--- Extracted entries ---
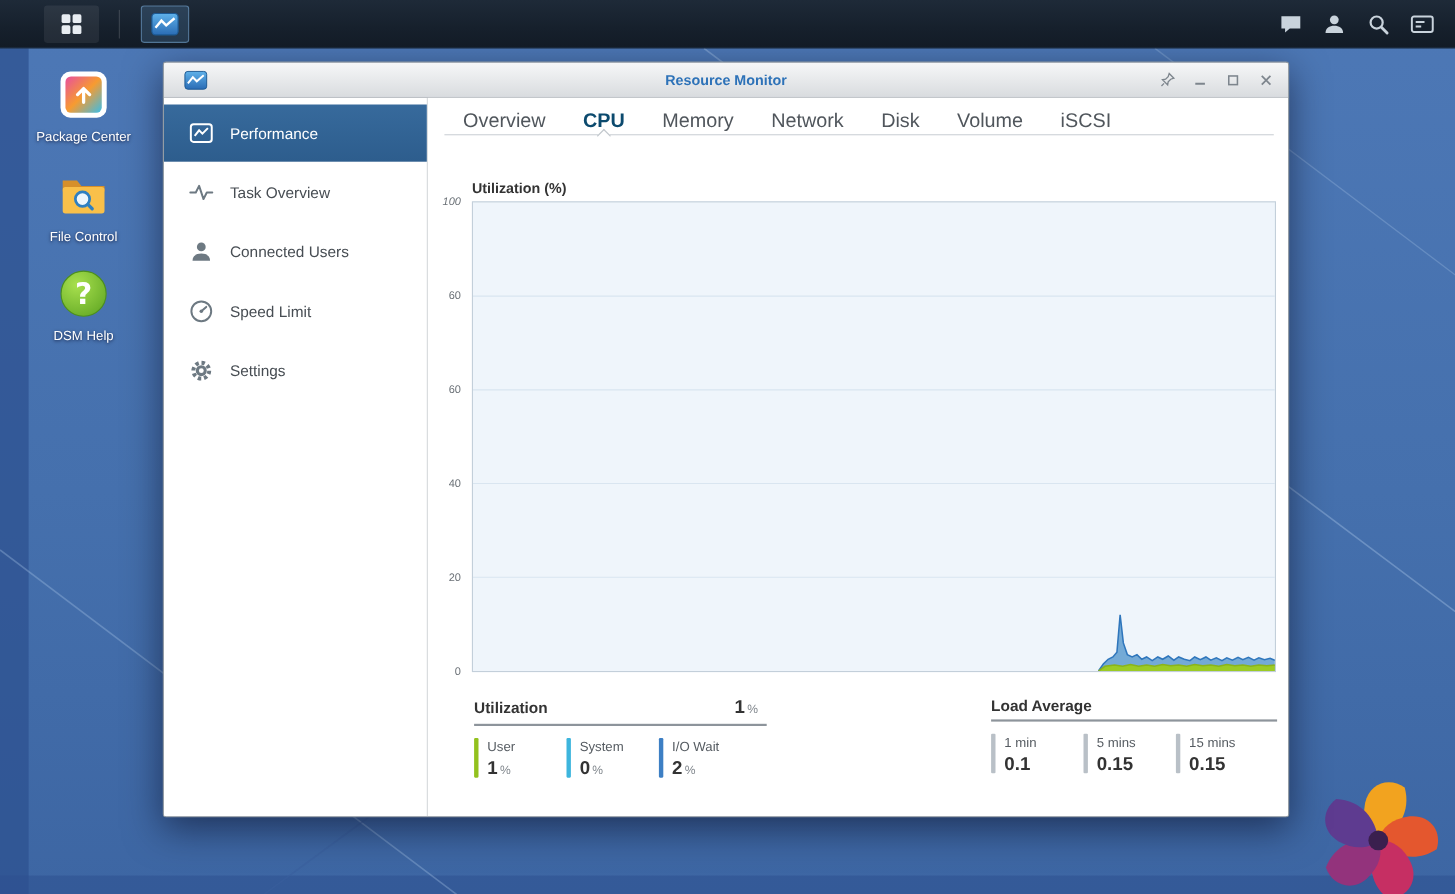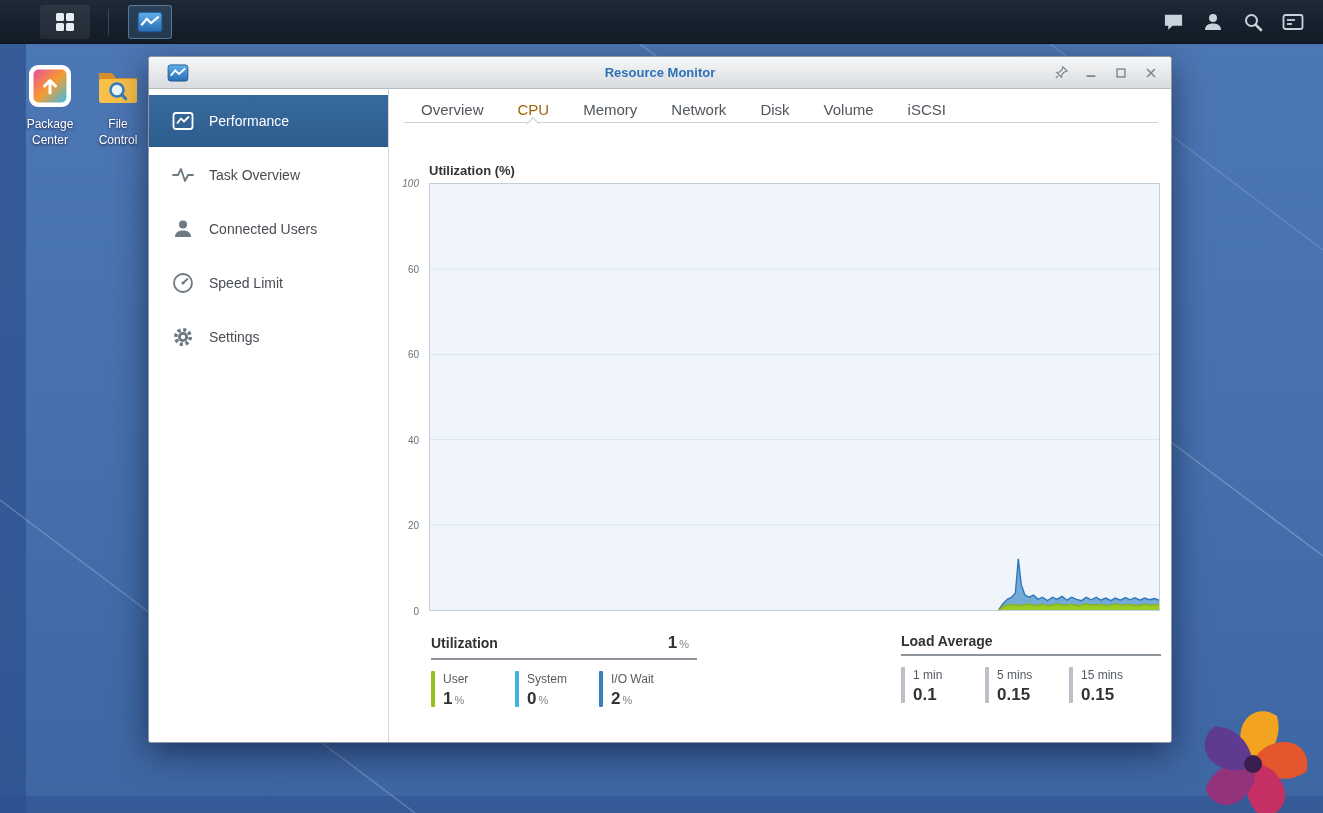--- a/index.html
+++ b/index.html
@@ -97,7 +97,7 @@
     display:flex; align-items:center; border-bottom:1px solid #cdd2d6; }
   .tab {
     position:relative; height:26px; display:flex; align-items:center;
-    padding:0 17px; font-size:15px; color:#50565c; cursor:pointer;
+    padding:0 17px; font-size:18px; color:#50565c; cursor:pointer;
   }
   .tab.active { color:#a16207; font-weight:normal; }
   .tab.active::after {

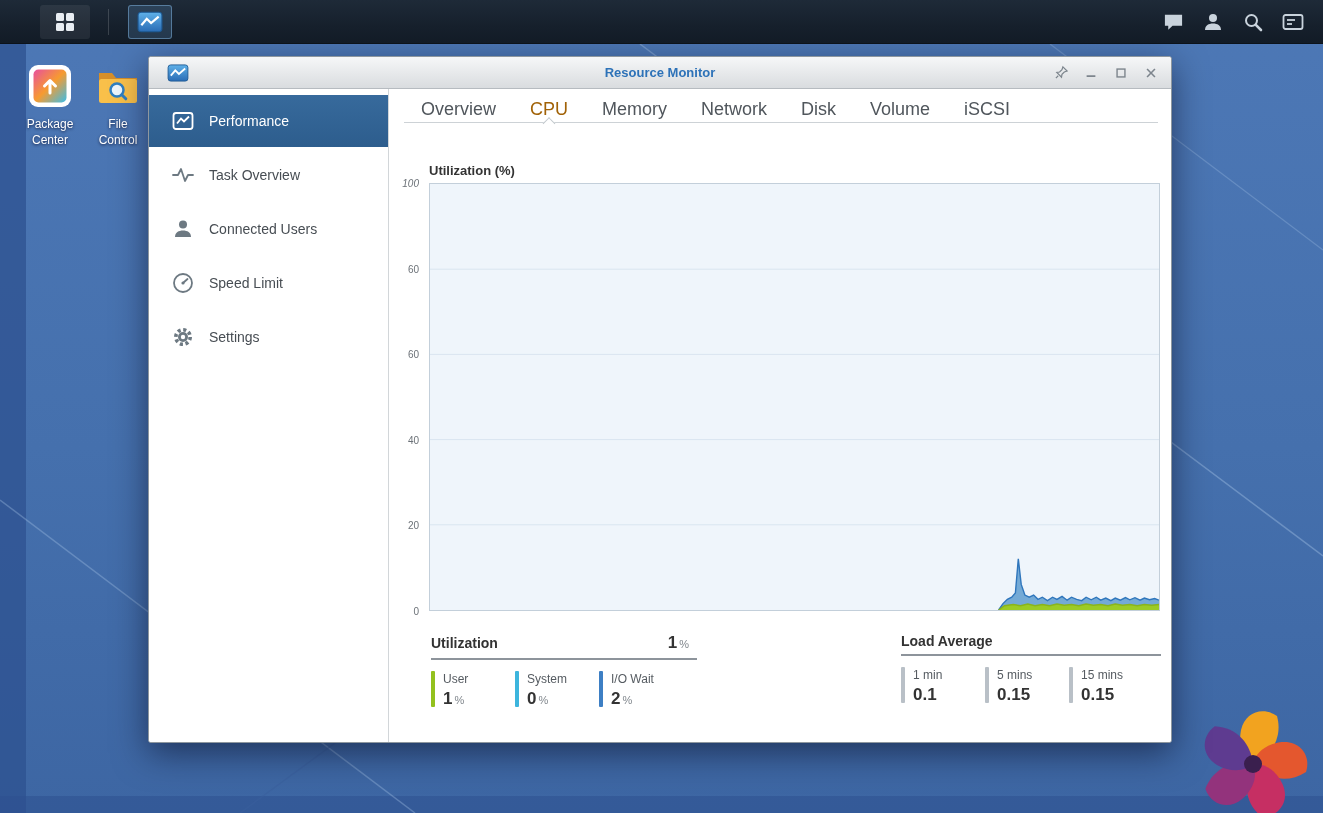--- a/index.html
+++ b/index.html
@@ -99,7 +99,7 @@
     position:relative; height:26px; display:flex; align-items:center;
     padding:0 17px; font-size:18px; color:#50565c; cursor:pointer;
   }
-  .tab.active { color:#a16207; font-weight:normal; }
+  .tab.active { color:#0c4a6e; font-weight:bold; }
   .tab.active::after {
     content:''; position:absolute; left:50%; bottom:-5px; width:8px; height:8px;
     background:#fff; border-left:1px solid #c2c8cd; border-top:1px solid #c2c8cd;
---
■ **What you need to do**:
Out of the data above, set down the lines from the one with "-97,7 +97,7 @@" to the one with "font-size:15px; color:#50565c; cursor:pointer;", both included, exactly as written and with no additions.

■ **Problem solution**:
@@ -97,7 +97,7 @@
     display:flex; align-items:center; border-bottom:1px solid #cdd2d6; }
   .tab {
     position:relative; height:26px; display:flex; align-items:center;
-    padding:0 17px; font-size:15px; color:#50565c; cursor:pointer;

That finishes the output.